WRITTEN TASK: Your task is to transcribe all of the records exactly and leave out the pictures.

----- DATA LISTING

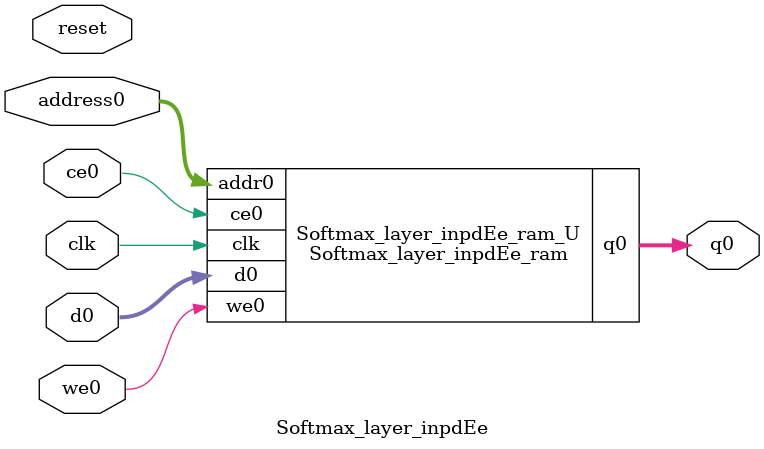
<source format=v>
`timescale 1 ns / 1 ps
module Softmax_layer_inpdEe_ram (addr0, ce0, d0, we0, q0,  clk);

parameter DWIDTH = 32;
parameter AWIDTH = 4;
parameter MEM_SIZE = 12;

input[AWIDTH-1:0] addr0;
input ce0;
input[DWIDTH-1:0] d0;
input we0;
output reg[DWIDTH-1:0] q0;
input clk;

(* ram_style = "distributed" *)reg [DWIDTH-1:0] ram[0:MEM_SIZE-1];




always @(posedge clk)  
begin 
    if (ce0) begin
        if (we0) 
            ram[addr0] <= d0; 
        q0 <= ram[addr0];
    end
end


endmodule

`timescale 1 ns / 1 ps
module Softmax_layer_inpdEe(
    reset,
    clk,
    address0,
    ce0,
    we0,
    d0,
    q0);

parameter DataWidth = 32'd32;
parameter AddressRange = 32'd12;
parameter AddressWidth = 32'd4;
input reset;
input clk;
input[AddressWidth - 1:0] address0;
input ce0;
input we0;
input[DataWidth - 1:0] d0;
output[DataWidth - 1:0] q0;



Softmax_layer_inpdEe_ram Softmax_layer_inpdEe_ram_U(
    .clk( clk ),
    .addr0( address0 ),
    .ce0( ce0 ),
    .we0( we0 ),
    .d0( d0 ),
    .q0( q0 ));

endmodule


</source>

----------

EXERCISE OUTPUT:
<source format=v>
`timescale 1 ns / 1 ps
module Softmax_layer_inpdEe_ram (addr0, ce0, d0, we0, q0,  clk);

parameter DWIDTH = 32;
parameter AWIDTH = 4;
parameter MEM_SIZE = 12;

input[AWIDTH-1:0] addr0;
input ce0;
input[DWIDTH-1:0] d0;
input we0;
output reg[DWIDTH-1:0] q0;
input clk;

(* ram_style = "distributed" *)reg [DWIDTH-1:0] ram[0:MEM_SIZE-1];




always @(posedge clk)  
begin 
    if (ce0) begin
        if (we0) 
            ram[addr0] <= d0; 
        q0 <= ram[addr0];
    end
end


endmodule

`timescale 1 ns / 1 ps
module Softmax_layer_inpdEe(
    reset,
    clk,
    address0,
    ce0,
    we0,
    d0,
    q0);

parameter DataWidth = 32'd32;
parameter AddressRange = 32'd12;
parameter AddressWidth = 32'd4;
input reset;
input clk;
input[AddressWidth - 1:0] address0;
input ce0;
input we0;
input[DataWidth - 1:0] d0;
output[DataWidth - 1:0] q0;



Softmax_layer_inpdEe_ram Softmax_layer_inpdEe_ram_U(
    .clk( clk ),
    .addr0( address0 ),
    .ce0( ce0 ),
    .we0( we0 ),
    .d0( d0 ),
    .q0( q0 ));

endmodule


</source>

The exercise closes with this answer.